High-precision Nuclear Chronometer for the Cosmos

• Published in: The Astrophysical journal Vol. 941; no. 2; pp. 152 - 157
• Main Authors: Wu, X. H., Zhao, P. W., Zhang, S. Q., Meng, J.
• Format: Journal Article
• Language: English
• Published: Philadelphia The American Astronomical Society 01.12.2022; IOP Publishing
• Subjects: Astrophysics; Background radiation; Chronometers; Cosmic microwave background; Cosmochronology; Dating techniques; Gravitational lenses; Measuring instruments; Metallicity; Nuclear astrophysics; Nucleosynthesis; Nuclides; R-process; Radiation; Radioisotopes; Radiometric dating; Stellar ages; Synchronism; Thorium; Uranium
• ISSN: 0004-637X; 1538-4357; 1538-4357
• DOI: 10.3847/1538-4357/aca526

Nuclear chronometers, which predict the ages of the oldest stars by comparing the present and initial abundances of long-lived radioactive nuclides, provide an independent dating technique for the cosmos. The idea of synchronizing Th/X, U/X, and Th/U chronometers can impose stringent constraints on the astrophysical conditions in the r -process simulations, giving rise to the Th-U-X chronometer.
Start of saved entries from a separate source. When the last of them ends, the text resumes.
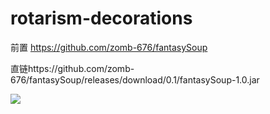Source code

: # rotarism-decorations
前置 https://github.com/zomb-676/fantasySoup

直链https://github.com/zomb-676/fantasySoup/releases/download/0.1/fantasySoup-1.0.jar

![](https://img.shields.io/github/workflow/status/teaconmc/Longjing/Reika%E8%80%83%E5%8F%A4%E5%B0%8F%E7%BB%84/teacon2021?color=blue&label=teacon%20build%20status%20%3AReika%E8%80%83%E5%8F%A4%E5%B0%8F%E7%BB%84&logo=github&style=for-the-badge)

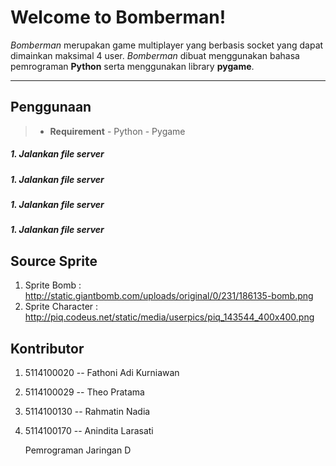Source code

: Welcome to Bomberman!
===================


*Bomberman* merupakan game multiplayer yang berbasis socket yang dapat dimainkan maksimal 4 user. *Bomberman* dibuat menggunakan bahasa pemrograman **Python** serta menggunakan library **pygame**.

----------


Penggunaan
-------------


> - **Requirement**
	- Python
	- Pygame 

##### 1. Jalankan file server
##### 1. Jalankan file server
##### 1. Jalankan file server
##### 1. Jalankan file server


Source Sprite
-------------
1. Sprite Bomb : http://static.giantbomb.com/uploads/original/0/231/186135-bomb.png
2. Sprite Character : http://piq.codeus.net/static/media/userpics/piq_143544_400x400.png


Kontributor
-------------
1. 5114100020 -- Fathoni Adi Kurniawan
2. 5114100029 -- Theo Pratama
3. 5114100130 -- Rahmatin Nadia
4. 5114100170 -- Anindita Larasati

	Pemrograman Jaringan D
It is found that the astrophysical uncertainties of nuclear cosmochronology are significantly reduced from more than ±2 billion years to about 0.3 billion years. The Th-U-X chronometer is then applied to estimate the ages of the six metal-poor stars with observed uranium abundances, and the predicted ages are compatible with the cosmic age of 13.8 billion years predicted from the cosmic microwave background radiation but contradict the cosmic age of 11.4 billion years from the gravitational lens measurement.